Directions for this task:
Nothing but the listing below, retyped exactly, should appear in the answer.
Input data section start
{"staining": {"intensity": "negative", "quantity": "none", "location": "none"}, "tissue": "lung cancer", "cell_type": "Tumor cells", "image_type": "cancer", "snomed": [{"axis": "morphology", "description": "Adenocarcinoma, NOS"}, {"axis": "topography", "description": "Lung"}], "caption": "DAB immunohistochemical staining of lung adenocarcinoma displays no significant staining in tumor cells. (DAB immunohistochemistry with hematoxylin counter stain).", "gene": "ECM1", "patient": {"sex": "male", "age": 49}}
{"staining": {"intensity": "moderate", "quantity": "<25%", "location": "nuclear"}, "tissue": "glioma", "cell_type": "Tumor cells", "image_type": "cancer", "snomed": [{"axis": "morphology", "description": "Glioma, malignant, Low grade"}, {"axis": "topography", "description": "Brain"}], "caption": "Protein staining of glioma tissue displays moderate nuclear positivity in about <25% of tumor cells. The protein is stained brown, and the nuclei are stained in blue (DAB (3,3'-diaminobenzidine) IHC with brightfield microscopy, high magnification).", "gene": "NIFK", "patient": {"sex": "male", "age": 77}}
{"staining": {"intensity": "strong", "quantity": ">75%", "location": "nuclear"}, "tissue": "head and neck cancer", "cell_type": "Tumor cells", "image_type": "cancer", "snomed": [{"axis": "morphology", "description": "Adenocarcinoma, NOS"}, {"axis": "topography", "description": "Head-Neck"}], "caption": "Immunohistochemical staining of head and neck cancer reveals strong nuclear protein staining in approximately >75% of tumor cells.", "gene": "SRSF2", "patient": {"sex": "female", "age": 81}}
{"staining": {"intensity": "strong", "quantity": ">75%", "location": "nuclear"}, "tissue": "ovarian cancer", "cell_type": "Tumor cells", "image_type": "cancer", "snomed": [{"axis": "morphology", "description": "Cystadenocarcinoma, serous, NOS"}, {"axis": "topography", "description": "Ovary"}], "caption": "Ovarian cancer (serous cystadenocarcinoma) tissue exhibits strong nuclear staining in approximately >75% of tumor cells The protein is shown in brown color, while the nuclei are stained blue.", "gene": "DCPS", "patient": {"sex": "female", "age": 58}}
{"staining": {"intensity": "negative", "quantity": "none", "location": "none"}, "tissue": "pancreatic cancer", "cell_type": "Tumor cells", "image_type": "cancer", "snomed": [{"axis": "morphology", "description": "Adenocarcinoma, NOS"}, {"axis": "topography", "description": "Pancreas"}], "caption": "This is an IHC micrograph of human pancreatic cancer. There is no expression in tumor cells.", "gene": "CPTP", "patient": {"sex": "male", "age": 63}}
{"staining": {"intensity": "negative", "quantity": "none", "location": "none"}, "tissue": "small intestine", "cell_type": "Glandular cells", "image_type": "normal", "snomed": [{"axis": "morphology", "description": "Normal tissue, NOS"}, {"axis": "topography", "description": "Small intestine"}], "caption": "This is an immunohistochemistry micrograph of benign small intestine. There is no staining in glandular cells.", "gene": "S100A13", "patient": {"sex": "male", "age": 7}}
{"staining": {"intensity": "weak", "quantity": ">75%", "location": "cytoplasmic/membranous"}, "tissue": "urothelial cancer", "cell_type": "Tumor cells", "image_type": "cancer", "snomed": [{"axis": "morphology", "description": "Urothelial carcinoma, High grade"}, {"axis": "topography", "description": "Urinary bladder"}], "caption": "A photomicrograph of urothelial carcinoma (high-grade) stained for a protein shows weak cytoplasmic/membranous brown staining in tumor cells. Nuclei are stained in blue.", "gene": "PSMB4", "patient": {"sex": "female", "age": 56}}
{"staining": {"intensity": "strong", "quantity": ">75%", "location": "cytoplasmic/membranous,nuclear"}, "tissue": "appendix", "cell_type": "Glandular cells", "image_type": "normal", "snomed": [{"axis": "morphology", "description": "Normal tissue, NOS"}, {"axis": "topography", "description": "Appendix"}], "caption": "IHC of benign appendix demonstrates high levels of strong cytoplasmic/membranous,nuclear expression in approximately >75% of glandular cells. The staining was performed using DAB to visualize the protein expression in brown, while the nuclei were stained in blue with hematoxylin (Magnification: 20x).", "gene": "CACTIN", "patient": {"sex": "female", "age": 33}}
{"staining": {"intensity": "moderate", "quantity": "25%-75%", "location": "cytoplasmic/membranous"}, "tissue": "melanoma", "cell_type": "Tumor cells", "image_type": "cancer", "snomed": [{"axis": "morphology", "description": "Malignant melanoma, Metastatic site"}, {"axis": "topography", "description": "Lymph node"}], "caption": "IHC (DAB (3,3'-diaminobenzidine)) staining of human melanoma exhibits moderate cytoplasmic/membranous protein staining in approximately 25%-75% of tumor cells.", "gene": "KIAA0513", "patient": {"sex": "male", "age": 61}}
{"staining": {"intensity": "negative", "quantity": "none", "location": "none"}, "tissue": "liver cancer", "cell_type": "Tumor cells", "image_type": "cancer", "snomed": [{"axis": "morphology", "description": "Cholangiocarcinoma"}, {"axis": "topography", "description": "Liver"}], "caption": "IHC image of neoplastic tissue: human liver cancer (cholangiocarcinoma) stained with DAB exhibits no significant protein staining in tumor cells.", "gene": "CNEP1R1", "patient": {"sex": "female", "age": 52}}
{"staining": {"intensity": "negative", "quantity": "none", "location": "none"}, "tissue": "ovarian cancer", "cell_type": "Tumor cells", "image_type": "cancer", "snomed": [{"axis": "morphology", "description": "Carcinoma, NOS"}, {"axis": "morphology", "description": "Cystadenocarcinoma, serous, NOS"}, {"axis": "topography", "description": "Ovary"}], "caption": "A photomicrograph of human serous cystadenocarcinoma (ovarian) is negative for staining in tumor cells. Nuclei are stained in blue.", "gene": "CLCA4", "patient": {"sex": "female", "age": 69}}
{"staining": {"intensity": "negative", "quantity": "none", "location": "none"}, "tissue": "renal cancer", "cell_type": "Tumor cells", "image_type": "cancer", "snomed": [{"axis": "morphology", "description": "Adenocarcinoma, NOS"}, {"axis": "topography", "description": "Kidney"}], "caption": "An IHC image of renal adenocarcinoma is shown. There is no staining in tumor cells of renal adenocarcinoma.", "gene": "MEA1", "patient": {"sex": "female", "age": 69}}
Input data section end
Answer space:
{"staining": {"intensity": "negative", "quantity": "none", "location": "none"}, "tissue": "lung cancer", "cell_type": "Tumor cells", "image_type": "cancer", "snomed": [{"axis": "morphology", "description": "Adenocarcinoma, NOS"}, {"axis": "topography", "description": "Lung"}], "caption": "DAB immunohistochemical staining of lung adenocarcinoma displays no significant staining in tumor cells. (DAB immunohistochemistry with hematoxylin counter stain).", "gene": "ECM1", "patient": {"sex": "male", "age": 49}}
{"staining": {"intensity": "moderate", "quantity": "<25%", "location": "nuclear"}, "tissue": "glioma", "cell_type": "Tumor cells", "image_type": "cancer", "snomed": [{"axis": "morphology", "description": "Glioma, malignant, Low grade"}, {"axis": "topography", "description": "Brain"}], "caption": "Protein staining of glioma tissue displays moderate nuclear positivity in about <25% of tumor cells. The protein is stained brown, and the nuclei are stained in blue (DAB (3,3'-diaminobenzidine) IHC with brightfield microscopy, high magnification).", "gene": "NIFK", "patient": {"sex": "male", "age": 77}}
{"staining": {"intensity": "strong", "quantity": ">75%", "location": "nuclear"}, "tissue": "head and neck cancer", "cell_type": "Tumor cells", "image_type": "cancer", "snomed": [{"axis": "morphology", "description": "Adenocarcinoma, NOS"}, {"axis": "topography", "description": "Head-Neck"}], "caption": "Immunohistochemical staining of head and neck cancer reveals strong nuclear protein staining in approximately >75% of tumor cells.", "gene": "SRSF2", "patient": {"sex": "female", "age": 81}}
{"staining": {"intensity": "strong", "quantity": ">75%", "location": "nuclear"}, "tissue": "ovarian cancer", "cell_type": "Tumor cells", "image_type": "cancer", "snomed": [{"axis": "morphology", "description": "Cystadenocarcinoma, serous, NOS"}, {"axis": "topography", "description": "Ovary"}], "caption": "Ovarian cancer (serous cystadenocarcinoma) tissue exhibits strong nuclear staining in approximately >75% of tumor cells The protein is shown in brown color, while the nuclei are stained blue.", "gene": "DCPS", "patient": {"sex": "female", "age": 58}}
{"staining": {"intensity": "negative", "quantity": "none", "location": "none"}, "tissue": "pancreatic cancer", "cell_type": "Tumor cells", "image_type": "cancer", "snomed": [{"axis": "morphology", "description": "Adenocarcinoma, NOS"}, {"axis": "topography", "description": "Pancreas"}], "caption": "This is an IHC micrograph of human pancreatic cancer. There is no expression in tumor cells.", "gene": "CPTP", "patient": {"sex": "male", "age": 63}}
{"staining": {"intensity": "negative", "quantity": "none", "location": "none"}, "tissue": "small intestine", "cell_type": "Glandular cells", "image_type": "normal", "snomed": [{"axis": "morphology", "description": "Normal tissue, NOS"}, {"axis": "topography", "description": "Small intestine"}], "caption": "This is an immunohistochemistry micrograph of benign small intestine. There is no staining in glandular cells.", "gene": "S100A13", "patient": {"sex": "male", "age": 7}}
{"staining": {"intensity": "weak", "quantity": ">75%", "location": "cytoplasmic/membranous"}, "tissue": "urothelial cancer", "cell_type": "Tumor cells", "image_type": "cancer", "snomed": [{"axis": "morphology", "description": "Urothelial carcinoma, High grade"}, {"axis": "topography", "description": "Urinary bladder"}], "caption": "A photomicrograph of urothelial carcinoma (high-grade) stained for a protein shows weak cytoplasmic/membranous brown staining in tumor cells. Nuclei are stained in blue.", "gene": "PSMB4", "patient": {"sex": "female", "age": 56}}
{"staining": {"intensity": "strong", "quantity": ">75%", "location": "cytoplasmic/membranous,nuclear"}, "tissue": "appendix", "cell_type": "Glandular cells", "image_type": "normal", "snomed": [{"axis": "morphology", "description": "Normal tissue, NOS"}, {"axis": "topography", "description": "Appendix"}], "caption": "IHC of benign appendix demonstrates high levels of strong cytoplasmic/membranous,nuclear expression in approximately >75% of glandular cells. The staining was performed using DAB to visualize the protein expression in brown, while the nuclei were stained in blue with hematoxylin (Magnification: 20x).", "gene": "CACTIN", "patient": {"sex": "female", "age": 33}}
{"staining": {"intensity": "moderate", "quantity": "25%-75%", "location": "cytoplasmic/membranous"}, "tissue": "melanoma", "cell_type": "Tumor cells", "image_type": "cancer", "snomed": [{"axis": "morphology", "description": "Malignant melanoma, Metastatic site"}, {"axis": "topography", "description": "Lymph node"}], "caption": "IHC (DAB (3,3'-diaminobenzidine)) staining of human melanoma exhibits moderate cytoplasmic/membranous protein staining in approximately 25%-75% of tumor cells.", "gene": "KIAA0513", "patient": {"sex": "male", "age": 61}}
{"staining": {"intensity": "negative", "quantity": "none", "location": "none"}, "tissue": "liver cancer", "cell_type": "Tumor cells", "image_type": "cancer", "snomed": [{"axis": "morphology", "description": "Cholangiocarcinoma"}, {"axis": "topography", "description": "Liver"}], "caption": "IHC image of neoplastic tissue: human liver cancer (cholangiocarcinoma) stained with DAB exhibits no significant protein staining in tumor cells.", "gene": "CNEP1R1", "patient": {"sex": "female", "age": 52}}
{"staining": {"intensity": "negative", "quantity": "none", "location": "none"}, "tissue": "ovarian cancer", "cell_type": "Tumor cells", "image_type": "cancer", "snomed": [{"axis": "morphology", "description": "Carcinoma, NOS"}, {"axis": "morphology", "description": "Cystadenocarcinoma, serous, NOS"}, {"axis": "topography", "description": "Ovary"}], "caption": "A photomicrograph of human serous cystadenocarcinoma (ovarian) is negative for staining in tumor cells. Nuclei are stained in blue.", "gene": "CLCA4", "patient": {"sex": "female", "age": 69}}
{"staining": {"intensity": "negative", "quantity": "none", "location": "none"}, "tissue": "renal cancer", "cell_type": "Tumor cells", "image_type": "cancer", "snomed": [{"axis": "morphology", "description": "Adenocarcinoma, NOS"}, {"axis": "topography", "description": "Kidney"}], "caption": "An IHC image of renal adenocarcinoma is shown. There is no staining in tumor cells of renal adenocarcinoma.", "gene": "MEA1", "patient": {"sex": "female", "age": 69}}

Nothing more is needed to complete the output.